● **Records provided**:
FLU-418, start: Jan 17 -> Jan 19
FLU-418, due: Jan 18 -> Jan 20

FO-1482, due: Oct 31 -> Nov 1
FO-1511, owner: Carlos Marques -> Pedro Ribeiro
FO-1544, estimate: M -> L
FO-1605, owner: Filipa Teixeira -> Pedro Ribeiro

● **To do**:
Letter for letter, copy all of the entries above.

● **Task solution**:
FLU-418, start: Jan 17 -> Jan 19
FLU-418, due: Jan 18 -> Jan 20

FO-1482, due: Oct 31 -> Nov 1
FO-1511, owner: Carlos Marques -> Pedro Ribeiro
FO-1544, estimate: M -> L
FO-1605, owner: Filipa Teixeira -> Pedro Ribeiro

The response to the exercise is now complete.